The Biden Administration’s announcement of leaving Afghanistan’s troubled soil before September 11 this year has birthed hopes and spawned fears in Pakistan.
Hopes because, finally, US forces will be existing a protracted war in a country that Islamabad shares a long, treacherous border with because of which it has been on the receiving end of all the nasty spillovers — refugees, conflict and endless international pressure to deliver an impossible peace.
Hopes also because with US forces out of the fray, the fundamental causis belli that the anti-US forces have used to continue with their kinetic operations will also disappear. Afghanistan then can, possibly, become more inward-looking and find its own rhyme and reason for finding calm.
Pakistan also hopes that a settled Afghanistan minus the overbearing hand of the US and the red rag it provided to the native Taliban, the opportunities to weave together a regional solution and support structure to Afghanistan’s transition to the next stage — will also become possible.
Hyper-powers have large-size egos and often compress complex ground realities to their own warped sense of right and wrong — never an ideal enabling environment to build realistic peace.
Side by side there are fears too, which unfortunately are more palpable and potent than starry-eyed anticipation of troubles ending with Washington’s military footprint evaporating from Pakistan’s soft underbelly. The first is that the Biden Administration has not yet defined what sort of a toehold it would retain in Afghanistan.
Diplomatic sources in Islamabad are quick to point out that the US pulls its military weight on the ground also on account of contract groups that fight alongside the US army and international forces but are really private recruits.

◆ Tasks to perform ◆
a - Using the commentary on the US withdrawal from Afghanistan, explain in one to three sentences why Pakistan has been on the receiving end of the war's spillovers, and name those spillovers.
b - Continue the commentary on the US withdrawal from Afghanistan, starting after its final sentence.

Dataset entries

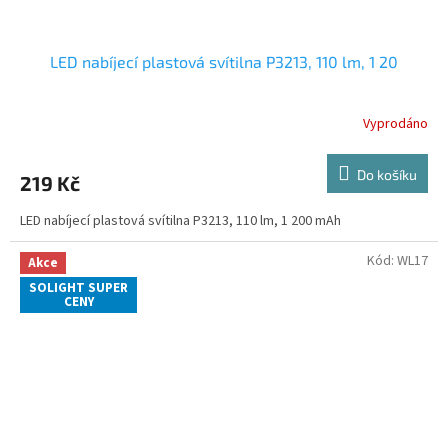
LED nabíjecí plastová svítilna P3213, 110 lm, 1 20
Vyprodáno
Do košíku
219 Kč
LED nabíjecí plastová svítilna P3213, 110 lm, 1 200 mAh
Kód:
WL17
Akce
SOLIGHT SUPER
CENY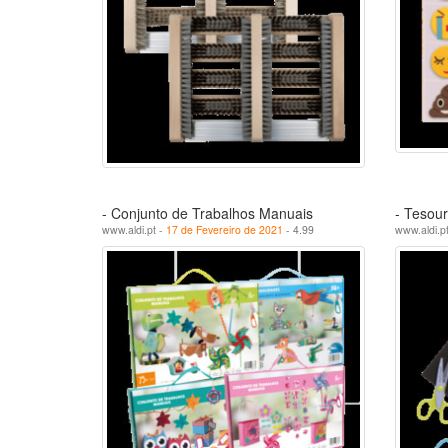
- Conjunto de Trabalhos Manuais
- Tesou
www.aldi.pt -
17 de Fevereiro de 2021
- 4.99
www.aldi.p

◆ Answers per task ◆
a - Pakistan shares a long, treacherous border with Afghanistan, so the protracted war there spilled over onto it. Those spillovers were refugees, conflict, and endless international pressure to deliver an impossible peace.

b -
Call it the Blackwater Arrangement in Afghanistan. Reduction in this large force (reportedly in their thousands) is still an open question. Local forces opposed to the US rule want an empty nest as far the US presence is concerned, which Pakistan’s military and civilian leaders, admit is not possible considering that the US will remain engaged one way or the other.
If flush with a sense of victory, the Taliban were to start hitting any sign of US presence on their soil — embassy to military or intelligence bases — the conflict might continue harming the nascent prospects of peace.
Another fear is the sense that the US is leaving behind a massive vacuum because all international forces are also following suit — the in-together-out-together principle. The state-building arrangements — civil bureaucracy, police, para military forces and the military — are totally compromised and demoralised.
Afghanistan has witnessed one of the highest ratios of its soldiers getting killed or defecting to the Taliban in recent years. That means there will be not just a governance dark hole but the centre might collapse at a touch. With the possibility of a civil war ever present in Afghanistan a withered centre will push the ensuing conflict in all directions.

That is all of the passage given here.